New Laptop and Windows 7

I just took ownership of a Dell M4400 refurbished laptop. I was excited to bust it out, but my heart sank when I cracked the lid and saw the bezel above the keyboard wasn’t seated. I pushed down and it clicked into place, all but one end. One of the plastic tabs that clicks into a receiving slot on the laptop had broken at some point prior to my taking ownership. I’m surprised Dell didn’t notice this when they were ‘refurbishing’ it. I hopped online with Dell tech support chat and I actually had a rather pleasant experience resolving the issue. It was only a couple moments before I had a live person and only a few more before they told me the part would be here tomorrow. No arm twisting to get them to understand I’m a nerd who is more than capable of installing a plastic bezel. Plus they sent me the OS install disk which I guess I forgot to opt for when I ordered the laptop, gratis. Sweet.

When I picked out the M4400, I specifically opted for one with the eye bleeding resolution of 1920×1080 for it’s 15.4″ screen. I was a tad concerned I maybe had gone too far this time, but it turns out I didn’t have to enable super xtra large blind fonts or anything. Such high resolutions are good for side by side viewing. I think the feature I was most excited about having in a laptop is the back lit keyboard. Even though I’m not a touch typist, I’ve found frequently in the dark I’ve wanted back lighting on my keys so I could find a function key.

The laptop came with Vista 32bit which certainly wouldn’t do. A while back I installed Vista on a machine and reverted back to XP after a few short days. For this machine, I opted to attempt to dual boot Windows Server 2008 64bit and Windows 7 Beta 64bit. I figure 2008 will give me the stripped down performance oriented laptop without the flashy stuff I always turn off. I wanted to also install Windows 7 Beta and see what all the fuss was about. Seems like every tech blog I read is just going ga-ga about it.

That was the plan. In actuality getting Windows Server 2008 to work on the M4400 may not fly in the end. My first stumbling block is a big one. Network connectivity. I can’t seem to get the ethernet connection to work nor the Intel 5300 Wifi. Searching around it looks like I’m not the only one. I found some instructions that claim people have gotten it working, but I am unable to replicate.

No connectivity in 2008 makes the laptop an expensive paper weight these days. I decided to switch gears and install Windows 7. With both Windows 7 and Server 2008, installation has finally become relatively painless. They’ve taken a page from MacOS X and only require a few clicks from the user to get the OS installed. What was really fantastic about Windows 7 is so far all my devices seem to work. Wireless, ethernet, etc. That is a nice treat after wrestling with 2008.

I plan to try to use Windows 7 as my primary OS on the machine. Especially since currently it’s the only OS with connectivity. The first thing that struck me is a new window management feature. The behavior reminds me of a freeware app I’ve used in XP called WinSplit Revolution. In Windows 7 you can drag one window to the left side of the screen and a ghosted window appears to show you how it’s going to snap the size of the window to the left quadrant of the screen if you let go. Same for the right. So it’s easy to get two windows maximized side by side. Hot keys winkey+left arrow, winkey+right arrow makes this a snap!
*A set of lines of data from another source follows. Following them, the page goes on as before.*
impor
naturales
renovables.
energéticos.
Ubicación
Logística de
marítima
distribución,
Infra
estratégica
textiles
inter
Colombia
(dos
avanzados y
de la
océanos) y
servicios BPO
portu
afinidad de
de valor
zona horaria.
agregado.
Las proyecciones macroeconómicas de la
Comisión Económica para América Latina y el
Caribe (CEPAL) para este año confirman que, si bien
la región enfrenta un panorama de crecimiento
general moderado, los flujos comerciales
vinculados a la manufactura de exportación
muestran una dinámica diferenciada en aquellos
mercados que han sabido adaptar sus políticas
The other feature I’m on the fence about is the new taskbar. The first thing I do when I get a new XP machine is go into System->Advanced->Performance->Settings and change to adjust for best performance. This turns all the eye candy off and makes the tasbar nice and simple. I also right click on my taskbar, select properties and uncheck group similar icons. I am addicted to having a lot of windows open, and I find grouped windows make finding a particular window more difficult. This may have changed for me in Win7. When I mouse over a set of grouped windows in the taskbar now, I get a nice live preview thumbnail of what’s going on in each of the grouped windows. I can easily click on the large thumbnail of the window I’d like to switch to. I frequently have a number of file explorer windows open and this seems to be making it easy to find the one I want instead of lazily opening yet another explorer window.

Although I haven’t had time to explore this feature more than a cursory check, holly firewall batman. FINALLY a non-neutered firewall that feels first class. When you have a background of using a *nix firewall, like for me, ipfw in FreeBSD, you get quickly frustrated when you find windows barely has a thimble full of those features. Not to mention there isn’t a free firewall on the market I’ve found that will allow you to create a deny all rule and than explicitly allow only certain traffic. Yes I’ve used the ipfw port for windows, but really, why doesn’t something like ipfw exist on windows with a warm fuzzy gui with a price of $0. Well now it seems like it does! Good job Microsoft.

On the other hand, UAC is still there. And although reportedly not as annoying, it still gets in the way.

Guess we’ll see. I haven’t got a lot of experience with Vista, but from listening to the grapevine, Windows 7 might be the real XP upgrade path. Vista may be remembered like Windows ME, a bad memory.